אָמַר רַב יְהוּדָה: הָנֵי פִּלְפְּלֵי, מֵידַק חֲדָא חֲדָא בְּקַתָּא דְסַכִּינָא — שְׁרֵי, תַּרְתֵּי — אֲסִיר. רָבָא אָמַר: כֵּיוָן דִּמְשַׁנֵּי — אֲפִילּוּ טוּבָא נָמֵי.
Rav Yehouda dit [encore] : celui qui se baigne dans l'eau doit d'abord s'essuyer [aussitôt en sortant], puis [seulement] remonter [sur la berge], de peur qu'il n'en vienne à transporter [les gouttes d'eau restées sur son corps] sur quatre coudées [amot] dans un karmelit.
אָמַר רַב יְהוּדָה: מַאן דְּסָחֵי בְּמַיָּא — לִינַגֵּיב נַפְשֵׁיהּ בְּרֵישָׁא וַהֲדַר לִיסְלֵיק, דִילְמָא אָתֵי לְאֵתוֹיֵי אַרְבַּע אַמּוֹת בְּכַרְמְלִית.
[La Guemara demande :] s'il en est ainsi, [s'il y a crainte de transporter de l'eau], lorsqu'il descend [dans l'eau] aussi [il devrait y avoir une crainte] : il pousse de sa force [ko'ho] l'eau sur quatre coudées, ce qui devrait être interdit ! [La Guemara répond :] pour [un mouvement résultant] de sa force [ko'ho] dans un karmelit, [les Sages] n'ont pas décrété [d'interdiction].
אִי הָכִי, כִּי קָא נָחֵית נָמֵי, קָא דָּחֵי כֹּחוֹ אַרְבַּע אַמּוֹת, וַאֲסִיר! כֹּחוֹ בְּכַרְמְלִית — לָא גְזַרוּ.
Abayé dit, et certains disent que cela fut énoncé par Rav Yehouda : la boue [tit] qui se trouve sur le pied [d'une personne] — elle l'essuie sur le sol [le Chabbat], mais elle ne l'essuie pas sur un mur.
אָמַר אַבָּיֵי, וְאִיתֵּימָא רַב יְהוּדָה: טִיט שֶׁעַל גַּבֵּי רַגְלוֹ — מְקַנְּחוֹ בַּקַּרְקַע, וְאֵין מְקַנְּחוֹ בַּכּוֹתֶל.

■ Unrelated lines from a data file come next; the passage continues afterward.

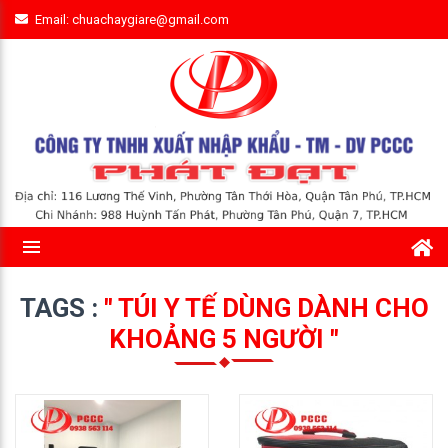
Email: chuachaygiare@gmail.com
TAGS :
" TÚI Y TẾ DÙNG DÀNH CHO
KHOẢNG 5 NGƯỜI "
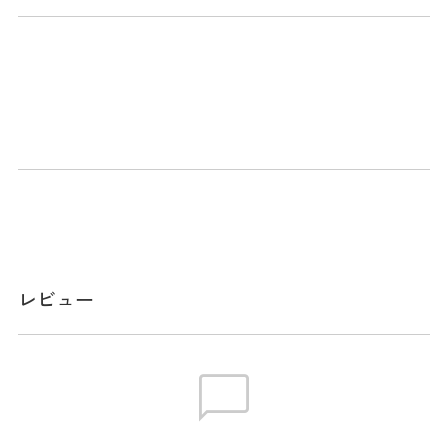
商品説明
ゲート幅は3種類、徐々に狭めていくことにより上達を実感で
きます。コンパクトなので、室内でも練習可能。アドレスチ
ェックも同時にできるミラー付きです。
スペック
素材
本体：アクリル、付属：スチール、収納バッ
グ：不織布
レビュー
サイズ
27×（13/7）cm
生産国
中国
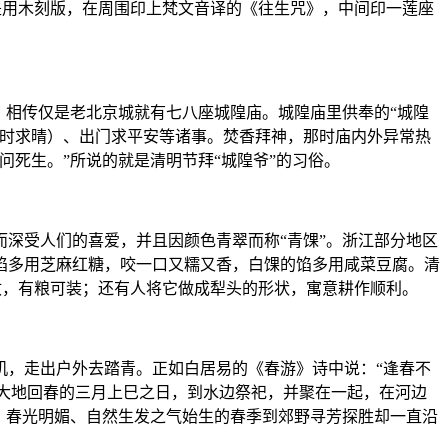
种是用木刻版，在周围印上梵文音译的《往生咒》，中间印一莲座
，相传仅是老北京城就有七八座城隍庙。城隍庙里供奉的“城隍
雨时求晴）、出门求平安等诸事。焚香拜神，那时庙内外异常热
死生。”所说的就是清明节拜“城隍爷”的习俗。
深受人们的喜爱，并且因颜色青翠而称“青馃”。浙江部分地区
馅多用芝麻红糖，咬一口又糯又香，白馃的馅多用咸菜豆腐。清
丰收，有粮可装；还有人将它做成犁头的形状，寓意耕作顺利。
机，走出户外去踏青。正如白居易的《春游》诗中说：“逢春不
于大地回春的三月上巳之日，到水边祭祀，并聚在一起，在河边
、春光明媚、自然生发之气始生的春季到郊野寻芳探胜却一直沿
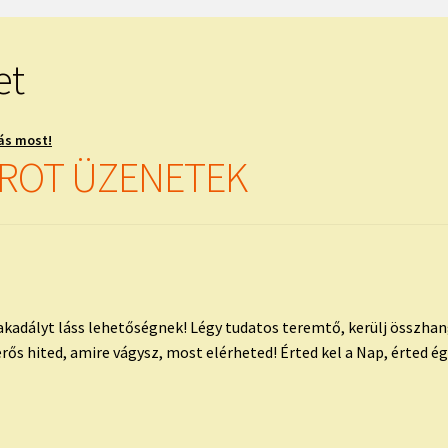
et
ás most!
AROT ÜZENETEK
akadályt láss lehetőségnek! Légy tudatos teremtő, kerülj összha
erős hited, amire vágysz, most elérheted! Érted kel a Nap, érted égn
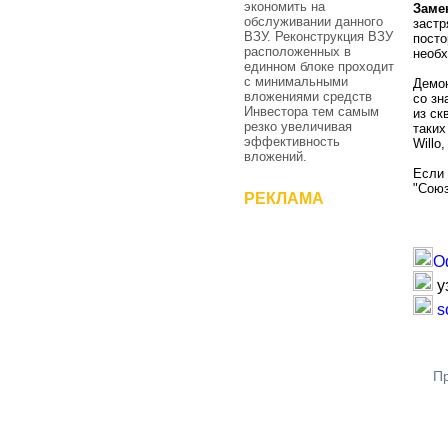
экономить на
Заме
обслуживании данного
застр
ВЗУ. Реконструкция ВЗУ
пост
расположенных в
необх
единном блоке проходит
с минимальными
Демон
вложениями средств
со зн
Инвестора тем самым
из ск
резко увеличивая
таких
эффективность
Willo
вложений.
Если 
"Союз
РЕКЛАМА
О
у
s
Пр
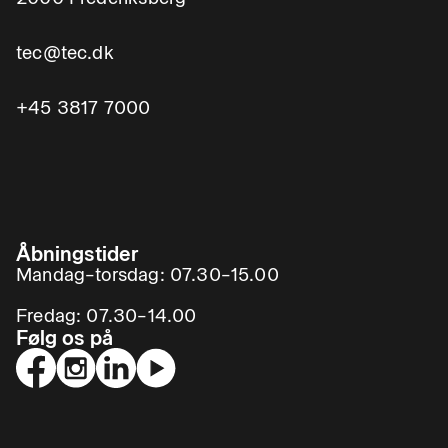
tec@tec.dk
+45 3817 7000
Åbningstider
Mandag–torsdag: 07.30–15.00
Fredag: 07.30–14.00
Følg os på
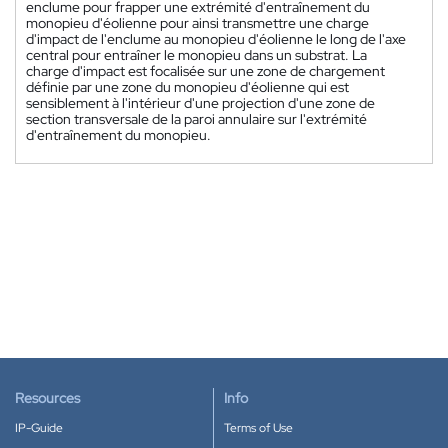
enclume pour frapper une extrémité d'entraînement du
monopieu d'éolienne pour ainsi transmettre une charge
d'impact de l'enclume au monopieu d'éolienne le long de l'axe
central pour entraîner le monopieu dans un substrat. La
charge d'impact est focalisée sur une zone de chargement
définie par une zone du monopieu d'éolienne qui est
sensiblement à l'intérieur d'une projection d'une zone de
section transversale de la paroi annulaire sur l'extrémité
d'entraînement du monopieu.
Resources
Info
IP-Guide
Terms of Use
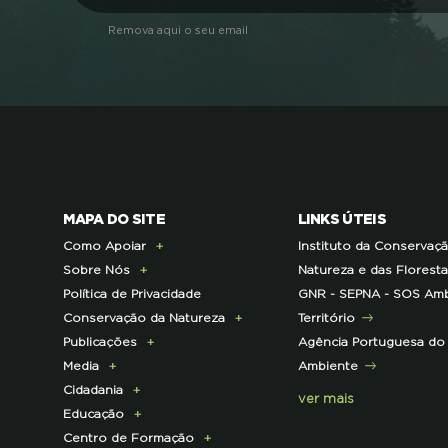
Remova aqui o seu email
MAPA DO SITE
LINKS ÚTEIS
Como Apoiar
Instituto da Conservaç
Sobre Nós
Doe Hoje
Natureza e das Florest
Política de Privacidade
Consignação do IRS
Apresentação
GNR - SEPNA - SOS Amb
Conservação da Natureza
Torne-se Associado
História
Território
Publicações
Pagamento Quotas
Institucional
Programa Lince
Agência Portuguesa do
Media
Parcerias Exclusivas aos
Membros da Direção
Programa Castro Verde
E-News
Ambiente
Cidadania
Associados
Nacional
Sustentável
Centro de Documentação
Comunicado de imprensa
ver mais
Educação
Parcerias de Apoio à LPN
Corpo Técnico
Programa Florestas
Clipping
Campanhas
Centro de Formação
Infraestruturas
Projetos cofinanciados
Press Kit
ECOs-Locais
Área dos Professores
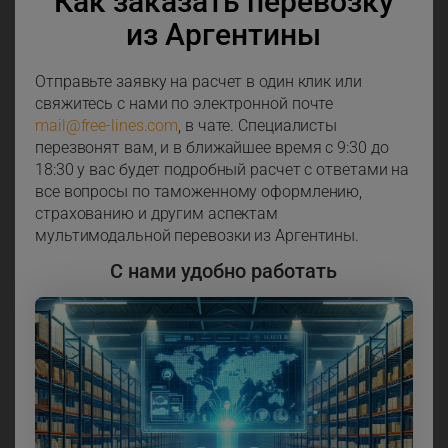
Как заказать перевозку
из Аргентины
Отправьте заявку на расчет в один клик или
свяжитесь с нами по электронной почте
mail@free-lines.com
, в чате. Специалисты
перезвонят вам, и в ближайшее время с 9:30 до
18:30 у вас будет подробный расчет с ответами на
все вопросы по таможенному оформлению,
страхованию и другим аспектам
мультимодальной перевозки из Аргентины.
С нами удобно работать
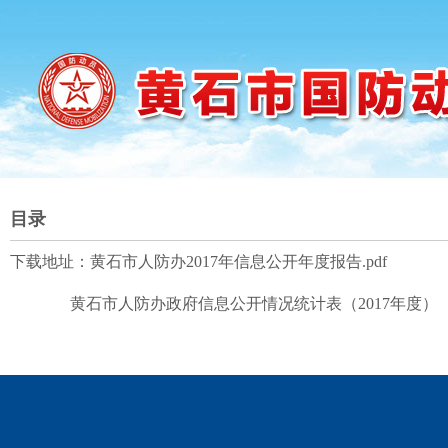
目录
下载地址：
黄石市人防办2017年信息公开年度报告.pdf
黄石市人防办政府信息公开情况统计表（2017年度）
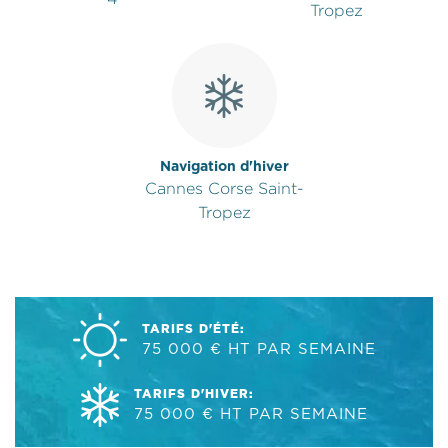
Tropez
Navigation d'hiver
Cannes Corse Saint-
Tropez
TARIFS D'ÉTÉ:
75 000 € HT PAR SEMAINE
TARIFS D'HIVER:
75 000 € HT PAR SEMAINE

Rava dit : quelle est la raison pour laquelle [il ne l'essuie] pas sur un mur ? Est-ce parce que cela ressemble à [l'acte de] construire [bonè], [en ce qu'il ajouterait un enduit au mur] ? Mais c'est là une construction de paysan [binyan 'haklaa] ! [Il n'y a donc aucune crainte, car en enduisant ainsi on n'accomplit pas le travail interdit de construire.]
אָמַר רָבָא: מַאי טַעְמָא בַּכּוֹתֶל לָא, מִשּׁוּם דְּמֶיחְזֵי כְּבוֹנֶה? הָא בִּנְיָן חַקְלָאָה הוּא!
Plutôt, Rava dit : [au contraire,] elle l'essuie sur un mur, mais elle ne l'essuie pas sur le sol — de peur qu'elle n'en vienne à aplanir des creux [goumot] [dans le sol en essuyant son pied].
אֶלָּא אָמַר רָבָא: מְקַנְּחוֹ בַּכּוֹתֶל וְאֵין מְקַנְּחוֹ בַּקַּרְקַע — דִּילְמָא אָתֵי לְאַשְׁווֹיֵי גּוּמּוֹת.